I could no longer remember why he was telling me this. Had I made the mistake of saying I was anxious? The thought of having potentially committed such a blunder was the only cause of anxiety weighing on me now.

“What I’m trying to say is: nobody knows or cares how many cars are parked here. It’s not relevant to any reality we occupy. So why worry about these things?”

The technician who had been working on the pay machine next to where Carl was lecturing me stopped his work and tapped on a device that looked like a phone.

“There are one thousand, seven hundred and ninety three cars parked in this garage at the moment,” he said with a sly but detectable smile.

I couldn’t help mirroring this smile and I turned to reflect it to Carl.

“That’s a beautiful and precise integer, Carl,” I said, but my smile had escaped my attempts at restraint. All of my teeth were showing as I finished with glee.

“Now we can all relax.”

Carl turned to the technician and spoke with obvious irritation.

“That’s not the point I was trying to…”

His voice stopped when the technician held up a solitary finger. Behind him the boom gate was raising to allow another car to enter the garage. The technician let his finger fall in time with the lowering boom gate. The tenor of his voice was unchanged from his first report, but his smile was noticeably wider as he spoke.

“One thousand, seven hundred and ninety four.”

They Would Be Expecting Her

The ship was bobbing in a way that wasn’t aimless but struck her as incorrect. She had set out on a path and ended up here without wind or purpose. It didn’t look like the place she had imagined when she set out.

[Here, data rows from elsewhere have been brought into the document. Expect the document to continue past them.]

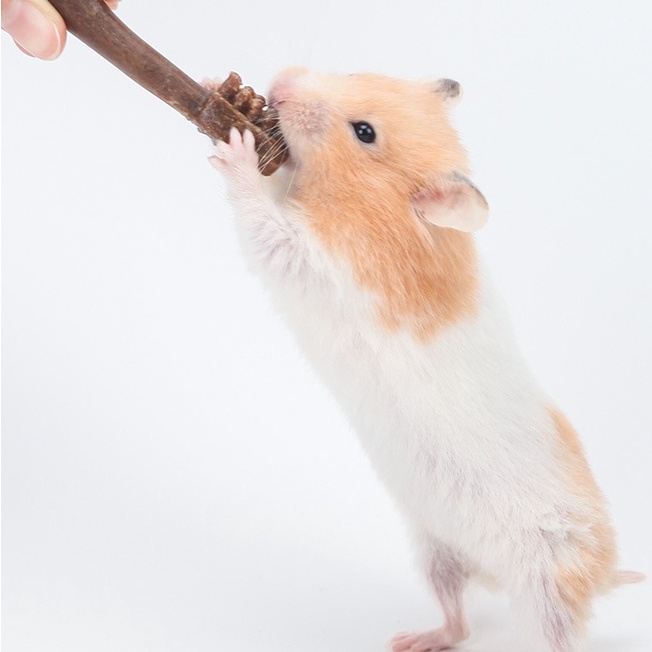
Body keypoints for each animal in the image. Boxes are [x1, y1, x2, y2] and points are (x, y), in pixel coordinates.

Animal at [209, 67, 643, 652]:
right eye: (358, 75)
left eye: (365, 132)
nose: (281, 81)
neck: (376, 206)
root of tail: (604, 573)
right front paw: (219, 88)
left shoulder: (314, 260)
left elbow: (265, 221)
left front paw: (234, 149)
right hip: (436, 550)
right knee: (458, 617)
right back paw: (415, 640)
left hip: (548, 583)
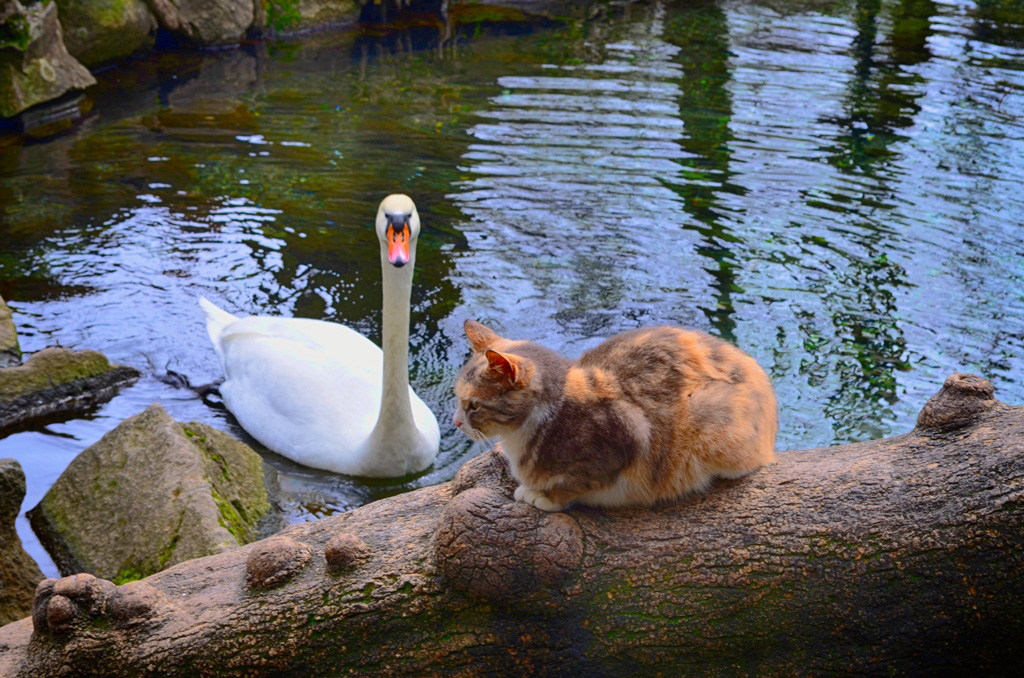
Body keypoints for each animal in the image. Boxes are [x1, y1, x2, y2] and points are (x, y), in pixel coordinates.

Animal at [452, 321, 778, 512]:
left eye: (474, 405)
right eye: (458, 398)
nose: (455, 422)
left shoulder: (624, 438)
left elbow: (574, 484)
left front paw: (543, 496)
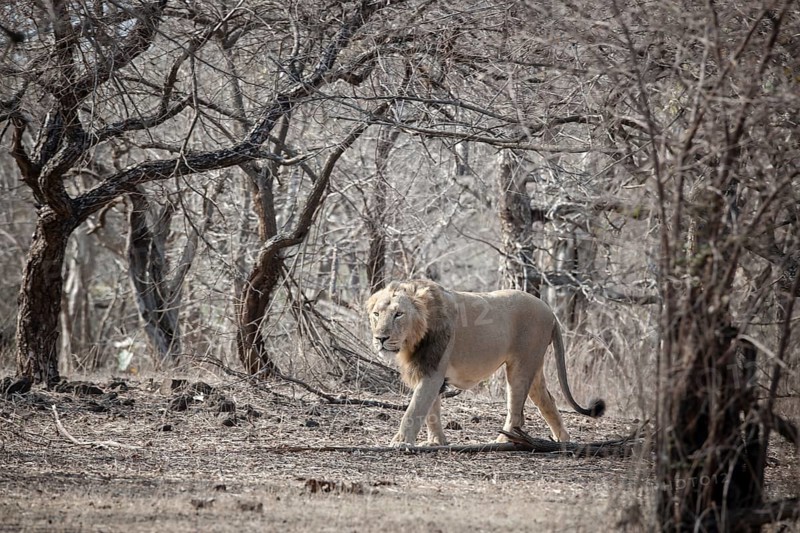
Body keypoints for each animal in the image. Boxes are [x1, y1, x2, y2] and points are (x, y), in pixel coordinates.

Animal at [366, 279, 605, 446]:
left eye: (398, 314)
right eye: (376, 314)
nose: (380, 338)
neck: (412, 341)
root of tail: (551, 313)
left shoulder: (433, 371)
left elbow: (415, 409)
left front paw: (400, 442)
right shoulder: (427, 368)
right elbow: (431, 410)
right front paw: (436, 442)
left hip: (520, 366)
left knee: (516, 411)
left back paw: (502, 441)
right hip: (535, 369)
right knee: (547, 401)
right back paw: (563, 441)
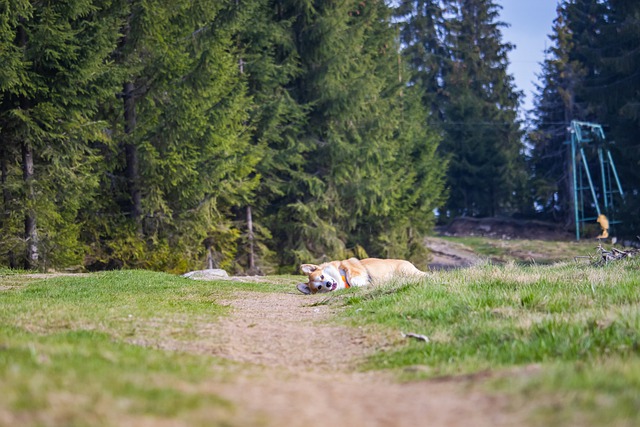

She plotted a new route with careful consideration of the bumps and detours that had spilled her here. She shifted the rigging toward her new destination and the wind picked up even as she did.

The sails began to billow as the wind filled them, slowly at first and then with a rapidity that she didn’t know how to handle but that she was confident would move her forward. The ship moved fiercely now and she made steadfast progress toward the coastline. She could see it now. The forms on the horizon were morphing into recognisable shapes.

Without even looking too closely she knew that everything and everyone she loved would be waiting for her there.

They would be expecting her.

The Gentle Hush Of The Hybrids

The only sounds were those made by passing cars: the gentle hush of the hybrids, the hissing growls of the buses, the thunderous syncopation of braking trucks.

There was a breeze but the air was warm enough to keep dispositions unpleasant. Heat could still be felt radiating from the asphalt, though the sun had gone down long before. Fifty feet away a woman of indeterminable age smoked a cigarette and stood as though she were waiting on her life to come and pick her up. Judging by the look on her face, it was running late.

The breeze inflated a plastic grocery bag and stirred it into spastic motion that wouldn’t have been noticed at times when the sun was up and traffic was heavier and kids could be seen climbing into large family vehicles and heard laughing as they anticipated the ride to come.

This was not that time, though, and the smoking woman knew it as she rubbed the butt of her cigarette into the asphalt but did not check her watch or her phone or ask me what time it was.

This was a place where bad stories began.